§ Provided text
------
Bronchogenic cyst. Cyst contents generally demonstrate water attenuation, or higher attenuation if filled with proteinaceous/mucoid material or calcium deposits; air-fluid levels are seen in infected cysts.³² Intrapulmonary cysts have a predilection for the lower lobes and are usually discrete or focal in distribution.^31,32 Mediastinal cysts are usually homogeneous, solitary, and located in the middle mediastinum.³² Cysts vary in size from 20 to 90 mm, with  a mean diameter of 40 mm.³¹

In summary, in this group of cystic lung diseases, characteristic computed tomographic findings will suggest the diagnosis—air-filled cysts of varying sizes for congenital pulmonary airway malformation and anomalous vascular supply for pulmonary sequestration. Bronchogenic cysts will tend to have water or higher-than-water attenuation due to proteinaceous-mucoid material or calcium deposits.

Cysts in patients with signs and symptoms of primary pulmonary infections

P jirovecii pneumonia. Between 10% and 15% of patients have cysts, and about 18% present with spontaneous pneumothorax.⁵¹ Cysts in P jirovecii pneumonia vary in size from 15 to 85 mm in diameter and tend to occur in the upper lobes (Figure 4A).^51,52

Echinococcal infection. Echinococcal pulmonary cysts typically are single and located more often in the lower lobes (Figure 4B).^53,54 Cysts can be complicated by air-fluid levels, hydropneumothorax, or pneumothorax, or they can turn into cavitary lesions.

The diagnoses of these pulmonary infections are usually made by clinical and computed tomographic findings and depend less on detecting and characterizing lung cysts. Patients with P jirovecii pneumonia tend to have bilateral perihilar ground-glass opacities, while air-fluid levels suggest echinococcal infections. Cysts in this group of patients tend to be discrete or focal or multifocal in distribution, and vary in size.
------
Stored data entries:
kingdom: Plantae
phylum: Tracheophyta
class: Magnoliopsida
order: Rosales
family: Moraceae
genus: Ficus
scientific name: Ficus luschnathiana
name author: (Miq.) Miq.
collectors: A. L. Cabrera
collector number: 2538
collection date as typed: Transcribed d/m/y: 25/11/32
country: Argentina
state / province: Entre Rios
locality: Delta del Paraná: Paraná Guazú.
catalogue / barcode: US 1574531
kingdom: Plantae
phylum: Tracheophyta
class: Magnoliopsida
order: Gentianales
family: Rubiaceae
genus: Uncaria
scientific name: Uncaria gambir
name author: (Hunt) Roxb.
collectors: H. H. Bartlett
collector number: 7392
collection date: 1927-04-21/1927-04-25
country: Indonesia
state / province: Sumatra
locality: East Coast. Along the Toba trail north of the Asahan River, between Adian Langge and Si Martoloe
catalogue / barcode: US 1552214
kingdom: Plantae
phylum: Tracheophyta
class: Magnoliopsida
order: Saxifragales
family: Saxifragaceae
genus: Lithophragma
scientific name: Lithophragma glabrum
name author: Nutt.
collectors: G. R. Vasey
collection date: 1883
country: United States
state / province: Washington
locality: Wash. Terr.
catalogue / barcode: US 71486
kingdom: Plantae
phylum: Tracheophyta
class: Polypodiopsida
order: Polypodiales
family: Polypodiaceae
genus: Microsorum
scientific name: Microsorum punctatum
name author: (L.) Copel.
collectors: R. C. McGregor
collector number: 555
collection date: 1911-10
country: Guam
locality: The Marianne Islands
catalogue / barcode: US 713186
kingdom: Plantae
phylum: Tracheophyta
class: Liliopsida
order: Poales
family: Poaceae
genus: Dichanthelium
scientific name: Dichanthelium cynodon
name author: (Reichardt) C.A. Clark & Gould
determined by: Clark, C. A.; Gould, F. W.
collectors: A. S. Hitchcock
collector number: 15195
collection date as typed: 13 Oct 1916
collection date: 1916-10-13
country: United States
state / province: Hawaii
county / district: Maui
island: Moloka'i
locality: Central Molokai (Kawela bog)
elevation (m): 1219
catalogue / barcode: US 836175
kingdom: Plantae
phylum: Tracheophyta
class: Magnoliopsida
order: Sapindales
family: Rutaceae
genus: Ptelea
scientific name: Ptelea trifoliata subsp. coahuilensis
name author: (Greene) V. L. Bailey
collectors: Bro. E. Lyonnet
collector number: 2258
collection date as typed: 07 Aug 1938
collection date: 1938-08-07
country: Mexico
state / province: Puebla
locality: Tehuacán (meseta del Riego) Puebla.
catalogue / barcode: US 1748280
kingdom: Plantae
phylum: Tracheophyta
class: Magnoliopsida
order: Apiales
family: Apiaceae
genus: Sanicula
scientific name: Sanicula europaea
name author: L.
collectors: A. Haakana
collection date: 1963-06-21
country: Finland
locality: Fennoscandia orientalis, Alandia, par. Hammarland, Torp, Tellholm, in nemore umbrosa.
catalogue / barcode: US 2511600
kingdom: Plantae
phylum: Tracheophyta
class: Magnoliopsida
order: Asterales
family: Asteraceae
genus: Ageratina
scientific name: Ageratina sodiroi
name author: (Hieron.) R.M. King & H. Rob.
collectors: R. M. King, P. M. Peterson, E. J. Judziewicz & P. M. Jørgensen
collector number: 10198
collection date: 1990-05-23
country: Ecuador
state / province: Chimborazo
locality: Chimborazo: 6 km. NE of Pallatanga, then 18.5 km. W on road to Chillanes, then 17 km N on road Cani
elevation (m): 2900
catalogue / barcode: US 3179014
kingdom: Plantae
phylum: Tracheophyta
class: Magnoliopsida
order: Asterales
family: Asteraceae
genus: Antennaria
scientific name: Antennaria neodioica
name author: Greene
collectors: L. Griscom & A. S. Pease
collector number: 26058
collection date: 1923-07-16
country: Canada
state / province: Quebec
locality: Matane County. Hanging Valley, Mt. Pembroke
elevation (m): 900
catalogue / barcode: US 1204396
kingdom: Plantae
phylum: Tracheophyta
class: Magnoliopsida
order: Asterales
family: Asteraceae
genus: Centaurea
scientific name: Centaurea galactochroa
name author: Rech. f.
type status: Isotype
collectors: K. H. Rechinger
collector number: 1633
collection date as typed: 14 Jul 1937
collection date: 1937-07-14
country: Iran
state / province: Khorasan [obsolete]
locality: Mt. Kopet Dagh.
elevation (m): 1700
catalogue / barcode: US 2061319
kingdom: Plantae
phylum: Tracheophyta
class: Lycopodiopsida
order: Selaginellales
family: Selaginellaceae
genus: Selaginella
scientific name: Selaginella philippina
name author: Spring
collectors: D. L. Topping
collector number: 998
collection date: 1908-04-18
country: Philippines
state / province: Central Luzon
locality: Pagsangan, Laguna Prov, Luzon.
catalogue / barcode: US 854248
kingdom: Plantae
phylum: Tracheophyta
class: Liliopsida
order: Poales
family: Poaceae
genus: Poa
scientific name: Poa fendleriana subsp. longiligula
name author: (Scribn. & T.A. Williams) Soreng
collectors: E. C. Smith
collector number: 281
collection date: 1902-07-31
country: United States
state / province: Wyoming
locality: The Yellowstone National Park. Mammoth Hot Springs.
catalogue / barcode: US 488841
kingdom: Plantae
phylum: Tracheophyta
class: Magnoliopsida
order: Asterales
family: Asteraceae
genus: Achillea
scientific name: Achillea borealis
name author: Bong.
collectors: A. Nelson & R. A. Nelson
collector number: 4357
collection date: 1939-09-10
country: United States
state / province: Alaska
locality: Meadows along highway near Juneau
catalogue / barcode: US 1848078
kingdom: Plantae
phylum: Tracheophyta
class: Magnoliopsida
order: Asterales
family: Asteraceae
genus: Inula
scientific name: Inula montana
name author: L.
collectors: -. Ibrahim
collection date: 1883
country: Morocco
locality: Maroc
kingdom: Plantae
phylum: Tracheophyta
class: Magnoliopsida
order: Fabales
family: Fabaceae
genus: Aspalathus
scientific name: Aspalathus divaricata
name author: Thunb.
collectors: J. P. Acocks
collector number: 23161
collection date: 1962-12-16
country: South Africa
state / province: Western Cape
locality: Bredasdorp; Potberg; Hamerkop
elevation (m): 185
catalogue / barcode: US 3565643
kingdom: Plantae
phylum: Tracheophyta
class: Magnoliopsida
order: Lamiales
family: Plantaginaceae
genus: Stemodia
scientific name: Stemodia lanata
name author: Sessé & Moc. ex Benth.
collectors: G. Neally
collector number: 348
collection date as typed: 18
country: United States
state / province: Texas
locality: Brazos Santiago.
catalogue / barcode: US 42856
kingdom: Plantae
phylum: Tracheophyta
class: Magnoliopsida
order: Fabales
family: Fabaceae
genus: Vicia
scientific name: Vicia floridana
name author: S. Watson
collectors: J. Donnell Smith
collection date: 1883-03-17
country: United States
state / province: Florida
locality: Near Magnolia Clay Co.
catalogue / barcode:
------
§ Problem requirements
Translate this sentence from the text on lung cysts into Spanish: "Patients with P jirovecii pneumonia tend to have bilateral perihilar ground-glass opacities, while air-fluid levels suggest echinococcal infections."

§ Result of this task
Los pacientes con neumonía por P jirovecii tienden a presentar opacidades en vidrio deslustrado perihiliares bilaterales, mientras que los niveles hidroaéreos sugieren infecciones equinocócicas.